Monday, August 11, 2025
By PAVEL BAILEY
Tribune Staff Reporter
pbailey@tribunemedia.net
A MOTHER broke down in tears as a coroner’s jury returned an open verdict in the decade-old missing person case of Charlton Morley.
Michelle Gray maintains that her son was killed by gang members.
Family attorney Glendon Rolle comforted her as she cried out she had been denied justice and her son had been killed.
The five-person jury could have returned an alternative finding of death by unknown causes.
Speaking with The Tribune on the courthouse steps on Friday afternoon, Ms Gray said that Sherene Williams, her son’s girlfriend at the time of his disappearance, failed to appear in court to give testimony despite being summoned.
Ms Gray previously testified her son had been murdered and said before his disappearance on May 1, 2015, he had been afraid for his life. She said she was told by Ms Williams that Morley had been picked up by his friends, Leo Jones and Levardo Whylly, that evening and had not been seen since.
Ms Gray said her son seemed very afraid and shaky the last time she saw him. She said he was afraid for his life. She also said her son told that if anything should happen to him that she could buy his house.
Ms Gray said in the month leading up to his disappearance Morley appeared uneasy, and that he went to the East Street South Police Station and reported members of a gang wanted to kill him. However, she said her son never told her why they wanted to kill him.

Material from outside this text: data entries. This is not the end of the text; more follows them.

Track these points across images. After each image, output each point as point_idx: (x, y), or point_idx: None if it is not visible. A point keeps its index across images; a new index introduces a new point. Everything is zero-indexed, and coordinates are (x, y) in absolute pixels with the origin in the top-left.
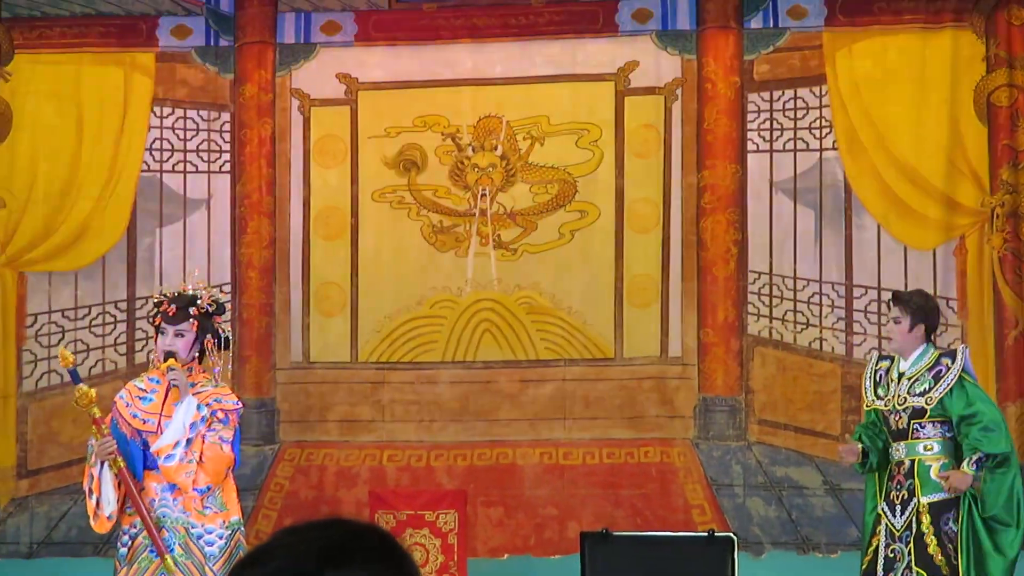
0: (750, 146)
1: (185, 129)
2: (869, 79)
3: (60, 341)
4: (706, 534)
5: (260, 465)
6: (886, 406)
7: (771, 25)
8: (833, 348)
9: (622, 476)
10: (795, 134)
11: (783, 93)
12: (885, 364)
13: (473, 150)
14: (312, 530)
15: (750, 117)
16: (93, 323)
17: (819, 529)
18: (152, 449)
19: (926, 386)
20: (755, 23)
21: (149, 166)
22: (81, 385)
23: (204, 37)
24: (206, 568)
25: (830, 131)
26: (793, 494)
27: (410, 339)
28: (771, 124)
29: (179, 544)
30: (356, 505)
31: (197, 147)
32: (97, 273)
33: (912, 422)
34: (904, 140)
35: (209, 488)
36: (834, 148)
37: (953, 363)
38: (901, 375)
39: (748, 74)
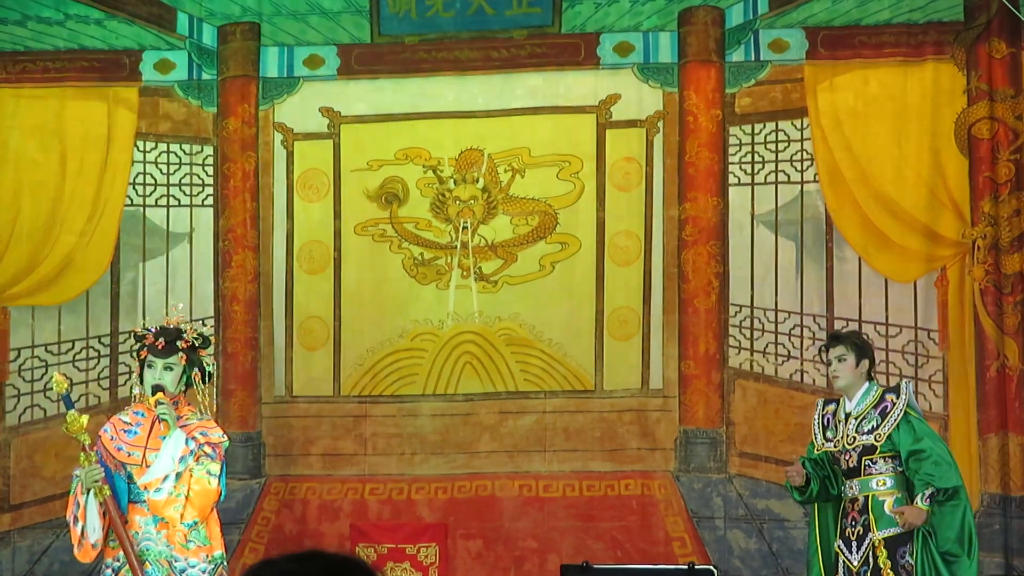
0: (731, 179)
1: (168, 163)
2: (850, 112)
3: (43, 376)
4: (687, 567)
5: (246, 499)
6: (836, 447)
7: (753, 58)
8: (814, 380)
9: (602, 509)
10: (776, 167)
11: (764, 126)
12: (831, 408)
13: (454, 182)
14: (290, 563)
15: (731, 150)
16: (76, 357)
17: (800, 561)
18: (140, 482)
19: (874, 423)
20: (737, 56)
21: (132, 200)
22: (72, 411)
23: (187, 71)
24: None
25: (811, 164)
26: (774, 526)
27: (392, 372)
28: (752, 157)
29: None
30: (338, 538)
31: (180, 181)
32: (80, 307)
33: (863, 459)
34: (885, 172)
35: (195, 522)
36: (815, 181)
37: (898, 399)
38: (848, 415)
39: (730, 107)
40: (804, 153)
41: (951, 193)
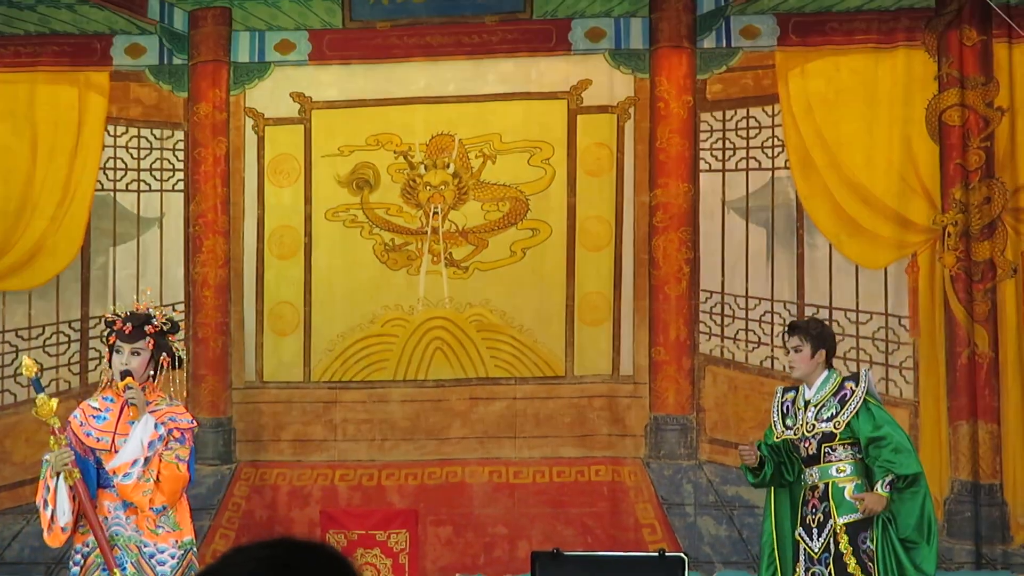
0: (702, 165)
1: (139, 148)
2: (821, 98)
3: (13, 361)
4: (657, 554)
5: (217, 484)
6: (795, 435)
7: (724, 45)
8: (784, 367)
9: (572, 495)
10: (747, 153)
11: (736, 112)
12: (791, 395)
13: (425, 168)
14: (261, 549)
15: (703, 136)
16: (47, 342)
17: None
18: (108, 467)
19: (833, 410)
20: (708, 43)
21: (103, 185)
22: (42, 395)
23: (158, 56)
24: None
25: (782, 150)
26: (744, 513)
27: (362, 358)
28: (723, 143)
29: (131, 563)
30: (308, 524)
31: (151, 166)
32: (51, 292)
33: (823, 446)
34: (856, 159)
35: (165, 507)
36: (786, 167)
37: (857, 386)
38: (807, 403)
39: (701, 93)
40: (775, 140)
41: (922, 180)
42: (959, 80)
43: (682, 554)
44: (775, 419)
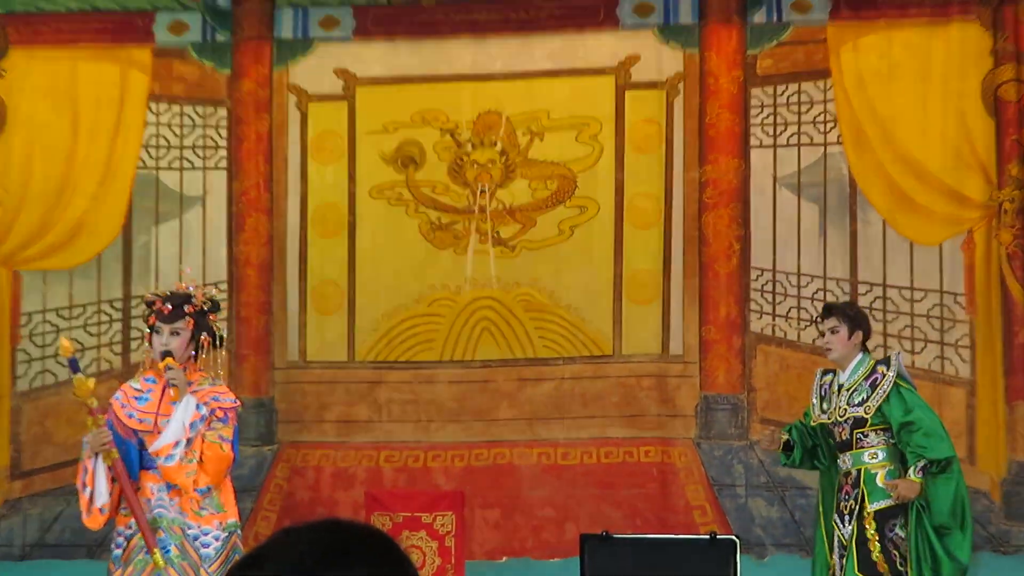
0: (753, 141)
1: (182, 125)
2: (874, 73)
3: (54, 341)
4: (708, 536)
5: (259, 466)
6: (829, 419)
7: (775, 19)
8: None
9: (621, 476)
10: (799, 129)
11: (787, 87)
12: (829, 378)
13: (472, 146)
14: (309, 532)
15: (753, 112)
16: (88, 322)
17: None
18: (151, 449)
19: (864, 395)
20: (758, 17)
21: (145, 163)
22: (79, 375)
23: (201, 33)
24: (201, 570)
25: (834, 125)
26: (796, 494)
27: (408, 338)
28: (775, 119)
29: (175, 545)
30: (352, 507)
31: (193, 144)
32: (92, 271)
33: (855, 432)
34: (910, 134)
35: (209, 489)
36: (839, 143)
37: (888, 370)
38: (840, 387)
39: (751, 68)
40: (827, 115)
41: (978, 155)
42: (1015, 55)
43: (733, 537)
44: (814, 402)
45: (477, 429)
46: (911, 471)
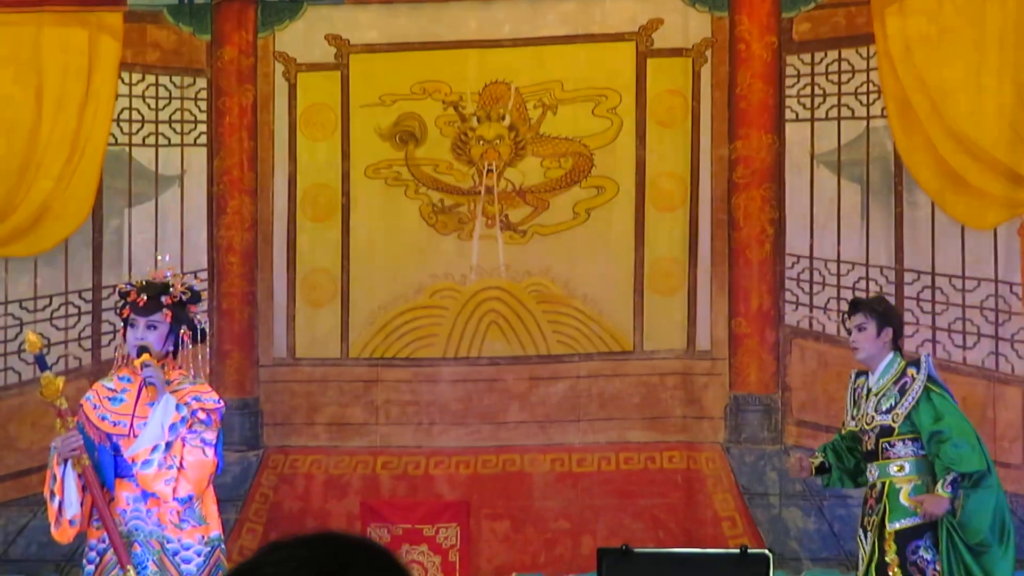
0: (788, 114)
1: (157, 97)
2: (923, 39)
3: (17, 335)
4: (738, 550)
5: (243, 473)
6: (857, 427)
7: None
8: None
9: (642, 485)
10: (839, 101)
11: (826, 55)
12: (862, 380)
13: (478, 120)
14: (302, 546)
15: (788, 82)
16: (55, 315)
17: None
18: (126, 454)
19: (892, 402)
20: None
21: (116, 139)
22: (48, 372)
23: None
24: None
25: (878, 97)
26: (836, 504)
27: (407, 332)
28: (812, 90)
29: (153, 561)
30: (347, 518)
31: (170, 117)
32: (59, 259)
33: (881, 441)
34: (962, 107)
35: (191, 497)
36: (883, 116)
37: (919, 373)
38: (869, 391)
39: (787, 34)
40: (870, 85)
41: None
42: None
43: (766, 550)
44: (848, 407)
45: (484, 433)
46: (939, 485)
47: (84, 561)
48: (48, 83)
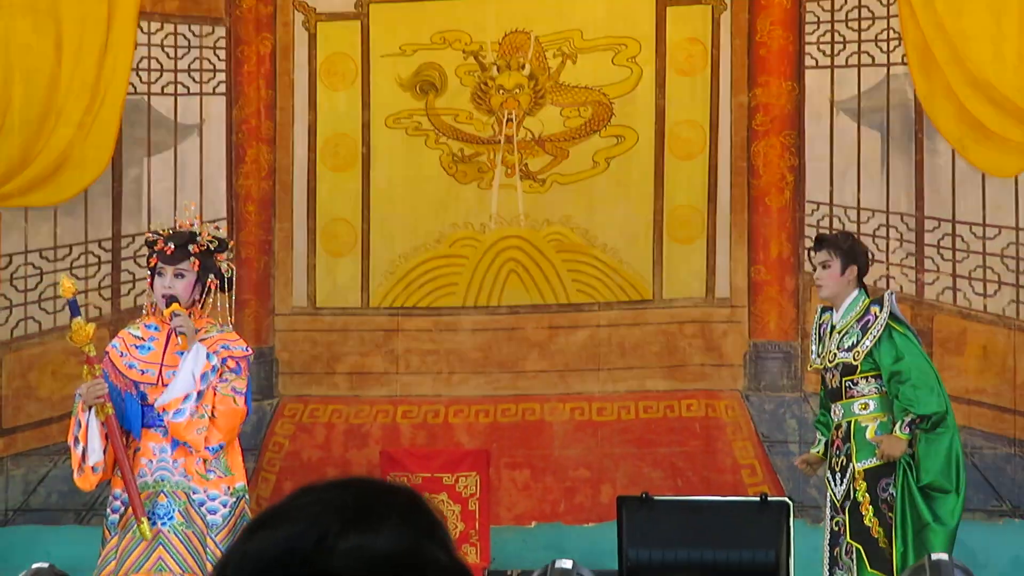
0: (808, 61)
1: (176, 46)
2: None
3: (38, 285)
4: (758, 498)
5: (257, 423)
6: (821, 364)
7: None
8: (902, 287)
9: (662, 433)
10: (859, 47)
11: (846, 2)
12: (827, 317)
13: (498, 69)
14: (333, 489)
15: (808, 28)
16: (75, 264)
17: None
18: (157, 404)
19: (854, 339)
20: None
21: (136, 88)
22: (79, 318)
23: None
24: (207, 539)
25: (899, 44)
26: None
27: (427, 282)
28: (832, 36)
29: (179, 511)
30: (367, 467)
31: (189, 66)
32: (79, 208)
33: (844, 380)
34: (983, 53)
35: (222, 446)
36: (903, 63)
37: (881, 311)
38: (833, 328)
39: None
40: (891, 32)
41: None
42: None
43: (786, 498)
44: (813, 344)
45: (504, 382)
46: (897, 427)
47: (108, 510)
48: (67, 32)
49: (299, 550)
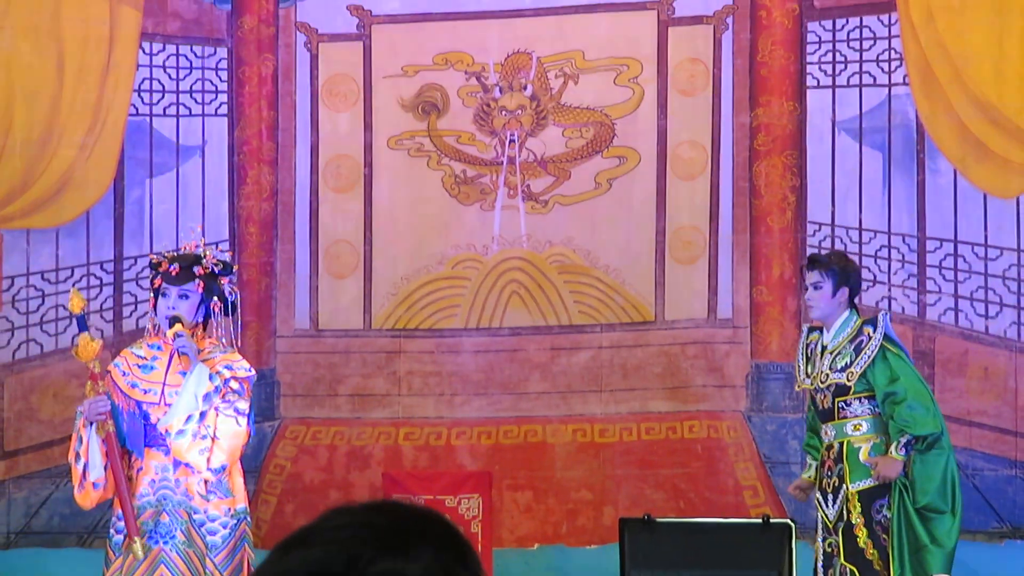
0: (810, 81)
1: (177, 67)
2: (945, 5)
3: (40, 306)
4: (760, 520)
5: (258, 445)
6: (812, 385)
7: None
8: (903, 308)
9: (664, 454)
10: (861, 67)
11: (847, 21)
12: (815, 337)
13: (500, 91)
14: (366, 512)
15: (810, 48)
16: (76, 286)
17: None
18: (159, 425)
19: (847, 360)
20: None
21: (137, 109)
22: (86, 334)
23: None
24: (207, 560)
25: (900, 64)
26: None
27: (429, 303)
28: (833, 56)
29: (180, 531)
30: (369, 489)
31: (191, 87)
32: (81, 230)
33: (837, 400)
34: (985, 74)
35: (224, 467)
36: (905, 83)
37: (875, 332)
38: (824, 349)
39: (808, 0)
40: (892, 52)
41: None
42: None
43: (788, 520)
44: (799, 363)
45: (506, 403)
46: (893, 448)
47: (112, 531)
48: (69, 53)
49: (331, 573)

Morley had been on bail at the time of his disappearance for an armed robbery charge in 2013 and had been wearing a monitoring device. A police officer testified that on the day of his disappearance Morley monitoring device went offline and was never recovered.
Chantina Morley, Morley’s sister, testified virtually that around 2am on the night before her brother’s disappearance two armed men came to her house. She claimed the men had what looked like an AK-47 and a handgun.
She said the men told her to tell her brother he needed to move out of the area because they were looking for him to kill him.
The following morning at 6am she saw Morley and Ms Williams together and recounted what she was told the night before. She claimed her brother told her he wasn’t moving out of Gamble Heights because God got him.
After saying this was the last time she saw her brother alive, Ms Morley said in the months leading up to his disappearance she noted him acting uneasy and unlike himself.
Leo Jones, one of Moxey’s friends who called him “shadow”, said that he gave him and his girlfriend a ride on the day of disappearance.
Mr Jones said although he called Moxey later that evening he never got an answer. He also suggested that Moxey cut off his monitoring device.
Angelo Whitfield served as the evidence marshal. The coroner was Kara Turnquest Deveaux.